Interagency Data Stewardship/LifeCycle/Preservation Forum/TeleconNotes/20101013

From Earth Science Information Partners (ESIP)

Telecon Notes - October 13, 2010


Lei Pan (JPL), Al Fleig, Curt Tilmes, Mark Parsons, Jerry Pan, Bruce Barkstrom, Helen Conover, John Schialdone, Rob Raskin, Chris Lynnes, Yuechen Chi


  • Identifiers paper
  • Identifiers testbed
  • ESIP stewardship principles and best practices draft
    • Mark's update to the citation suggestion
    • Next steps
  • Provenance paper - next steps
  • AGU preparations
  • January meeting preparations

Identifiers paper update

A complete paper was sent out to the authors to review and many have provided comments. Based on the comments, some restructuring will be done before it is submitted:

  • Much of the use case discussion will be pulled up in front of the assessment sections
  • The assessment sections will be restructured to make them more uniform in presentation. Specifically each assessment will be structured as follows:
    • Introduction and example
    • Technical Value
    • User Value
    • Archive Value
    • Use case support
  • Use case 4 (scientific identity) will be fleshed out and will add some of the material from the email Bruce sent out on the topic
  • Curt Tilmes' FOO examples from emails to esip-preserve will be added as supplementary materials

Identifiers testbed

Nancy Hoebelheinrich is out on vacation; but Yuechen gave a summary of his activities.

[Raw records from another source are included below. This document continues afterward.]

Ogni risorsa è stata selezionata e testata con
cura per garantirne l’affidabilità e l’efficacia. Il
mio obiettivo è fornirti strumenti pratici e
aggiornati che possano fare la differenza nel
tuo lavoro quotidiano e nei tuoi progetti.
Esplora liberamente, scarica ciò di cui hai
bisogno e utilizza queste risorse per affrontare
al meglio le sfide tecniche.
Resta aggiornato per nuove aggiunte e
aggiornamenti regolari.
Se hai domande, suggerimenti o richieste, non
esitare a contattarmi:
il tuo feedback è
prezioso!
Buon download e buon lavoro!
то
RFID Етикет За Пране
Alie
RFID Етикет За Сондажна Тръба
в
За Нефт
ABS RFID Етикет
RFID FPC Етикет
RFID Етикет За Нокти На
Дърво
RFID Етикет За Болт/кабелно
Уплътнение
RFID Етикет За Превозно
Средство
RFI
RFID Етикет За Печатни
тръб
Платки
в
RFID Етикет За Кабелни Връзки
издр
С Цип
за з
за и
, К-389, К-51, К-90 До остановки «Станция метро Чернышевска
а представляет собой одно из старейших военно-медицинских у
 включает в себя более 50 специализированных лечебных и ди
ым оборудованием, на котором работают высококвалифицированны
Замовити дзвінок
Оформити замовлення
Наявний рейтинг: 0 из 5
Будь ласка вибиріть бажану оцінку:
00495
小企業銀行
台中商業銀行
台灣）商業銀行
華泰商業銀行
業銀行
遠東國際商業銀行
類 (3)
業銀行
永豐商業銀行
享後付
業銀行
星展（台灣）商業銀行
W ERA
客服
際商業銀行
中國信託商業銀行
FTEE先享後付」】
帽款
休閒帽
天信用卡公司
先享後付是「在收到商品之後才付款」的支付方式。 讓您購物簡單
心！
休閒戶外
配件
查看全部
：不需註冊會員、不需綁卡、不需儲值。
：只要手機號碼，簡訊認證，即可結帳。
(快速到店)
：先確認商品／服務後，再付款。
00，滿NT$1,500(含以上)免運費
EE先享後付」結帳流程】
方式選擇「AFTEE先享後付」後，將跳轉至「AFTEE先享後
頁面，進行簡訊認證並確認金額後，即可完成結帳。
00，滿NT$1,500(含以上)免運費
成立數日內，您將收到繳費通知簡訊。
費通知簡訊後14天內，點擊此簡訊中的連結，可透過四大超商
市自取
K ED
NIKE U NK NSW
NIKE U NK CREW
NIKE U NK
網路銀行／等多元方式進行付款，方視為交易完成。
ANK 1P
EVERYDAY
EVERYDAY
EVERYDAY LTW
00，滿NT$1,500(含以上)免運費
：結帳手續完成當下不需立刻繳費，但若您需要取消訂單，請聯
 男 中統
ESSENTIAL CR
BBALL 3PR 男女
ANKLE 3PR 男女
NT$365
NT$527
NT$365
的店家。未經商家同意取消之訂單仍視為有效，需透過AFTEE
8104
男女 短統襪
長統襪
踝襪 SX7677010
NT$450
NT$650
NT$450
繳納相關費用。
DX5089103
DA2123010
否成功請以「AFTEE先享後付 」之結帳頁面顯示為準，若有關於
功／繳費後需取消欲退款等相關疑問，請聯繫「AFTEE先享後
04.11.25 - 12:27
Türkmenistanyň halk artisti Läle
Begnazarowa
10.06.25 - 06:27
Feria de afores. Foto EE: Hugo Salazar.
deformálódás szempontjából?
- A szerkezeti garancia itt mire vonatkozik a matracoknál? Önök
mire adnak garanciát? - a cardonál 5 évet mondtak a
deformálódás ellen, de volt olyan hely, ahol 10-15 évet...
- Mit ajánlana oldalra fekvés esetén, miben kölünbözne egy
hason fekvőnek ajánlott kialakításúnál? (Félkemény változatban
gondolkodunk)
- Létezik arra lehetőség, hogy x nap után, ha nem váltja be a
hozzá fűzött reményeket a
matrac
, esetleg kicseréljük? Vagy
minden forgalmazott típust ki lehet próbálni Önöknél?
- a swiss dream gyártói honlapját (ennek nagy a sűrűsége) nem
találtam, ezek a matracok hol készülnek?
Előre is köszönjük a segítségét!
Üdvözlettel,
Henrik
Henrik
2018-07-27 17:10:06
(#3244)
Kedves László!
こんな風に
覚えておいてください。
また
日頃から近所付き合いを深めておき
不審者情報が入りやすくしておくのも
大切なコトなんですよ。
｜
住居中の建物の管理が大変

All of the glacier photo DB records have been loaded in the ESIP mySQL database and sample DOI XML generated for 10 records. Once Nancy approves the XML, the remainder of the DOI's can be generated. Yuechen noted that there is a limit of 5K on the size of an XML request for DOI's which implies that several requests will need to be generated in order to cover the entire data set.

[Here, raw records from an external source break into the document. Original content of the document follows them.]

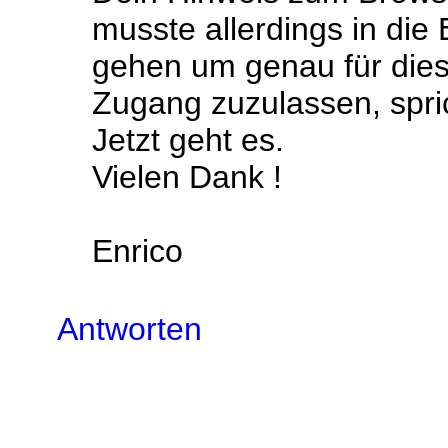
musste allerdings in die
gehen um genau für dies
Zugang zuzulassen, sprich
Jetzt geht es.
Vielen Dank !
Enrico
Antworten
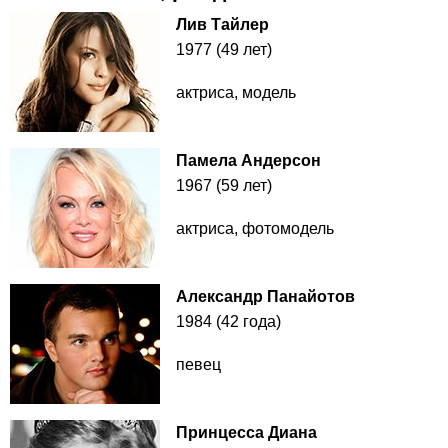
Лив Тайлер
1977 (49 лет)
актриса, модель
Памела Андерсон
1967 (59 лет)
актриса, фотомодель
Александр Панайотов
1984 (42 года)
певец
Принцесса Диана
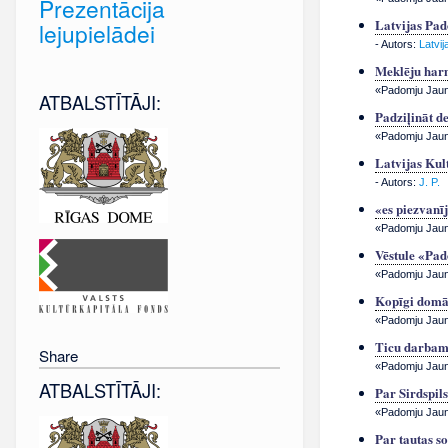
Prezentācija
Latvijas Pado
lejupielādei
- Autors:
Latvi
Meklēju har
«Padomju Jauna
ATBALSTĪTĀJI:
Padziļināt d
«Padomju Jauna
Latvijas Kul
- Autors:
J. P.
«es piezvanī
«Padomju Jauna
Vēstule «Pad
«Padomju Jauna
Kopīgi domāt
«Padomju Jauna
Ticu darbam
Share
«Padomju Jauna
ATBALSTĪTĀJI:
Par Sirdspil
«Padomju Jauna
Par tautas so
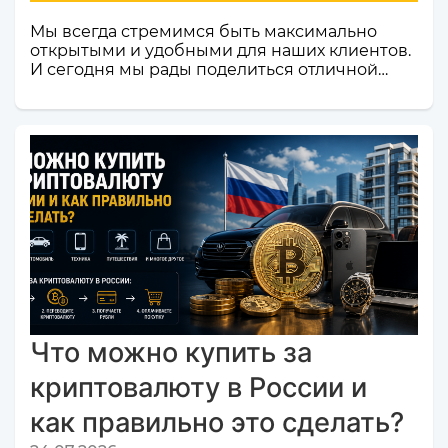
Мы всегда стремимся быть максимально
открытыми и удобными для наших клиентов.
И сегодня мы рады поделиться отличной
новостью! Наш сервис обмена электронных
валют и криптовалют CosmoChanger
успешно прошел строгую проверку и
официально добавлен в листинг
мониторинга обменников
Monik.exchange.Что это значит для вас?
Только плюсы! Мы делаем всё, чтобы каждый
ваш обмен был быстрым, безопасным и
комфортным.Почему это важное событие?
Попадание в список надежных платформ на
Monik.exchange — это знак каче...
Что можно купить за
криптовалюту в России и
как правильно это сделать?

Draft data management principles and practices

After discussion it was agreed:

  • The draft as it stands is OK and is ready for endorsement at the Jan meeting
  • To preserve the IPY Guidelines for posterity, Mark Parsons will move them into the wiki (IPY is over and the website will die soon)
  • Mark will also start two wiki pages for discussing citation guidelines. One for users, one for producers
  • Defining these guidelines will be an activity for the cluster over the next year. The goal would be to go for endorsement within a year of either/both

Provenance paper

Curt noted that he'd distributed a draft of the paper to the esip-preserve mailing list and has received lots of comments. He'll come back to the group after he's had a chance to digest all of them.

AGU preparations

AGU has approved the ESIP request for a workshop on writing a data management plan. It will be held Tuesday at noon. NOAA and Carol Meyer are leading this effort. The goal would be to not only have the workshop; but also to release materials on-line perhaps as a video tutorial.

January meeting preparations

Ruth noted that the meeting theme is Measuring the Value of Earth Science Data and that Carol needed to know whether the cluster thought that they were going to need a room for the entire meeting. The consensus was that yes, even if the sessions were purely devoted to provenance, the cluster could easily fill the entire meeting then some...

Curt offered to lead a session where he walks the cluster through his examples as a way of clarifying some of the issues that need to be resolved.

We agreed that a session where projects provide a summary of what they are doing and the issues they are facing would be good. Towards that end Helen gave a brief overview of their ACCESS project which involves bringing the KARMA provenance system into the AMSR SIPS to build a provenance browser and provide better provenance information for AMSR standard data products. She noted that they were using OPM and having to extend it since it is too general to do a good job for earth science data. The issues they are running up against are:

  • What should the standard way of capturing and displaying provenance be?
  • What information is needed so that users can understand what they are getting?

Bruce offered to discuss two of his papers on data value and it's relationship to uncertainty (~45 min total) that demonstrate that if data uncertainty is improved data value goes up.

Ruth noted that we need to hold a business meeting and make plans for the upcoming year and reiterated her interests in tasks that are concrete, actionable, and doable within a year or less with the kind of resources the cluster can muster.

Ruth will start a page containing all of the suggestions to date and will talk to Curt about how best to organize the provenance related sessions.

From the floor

Bruce will send around a paper he has been working on re scientific identity.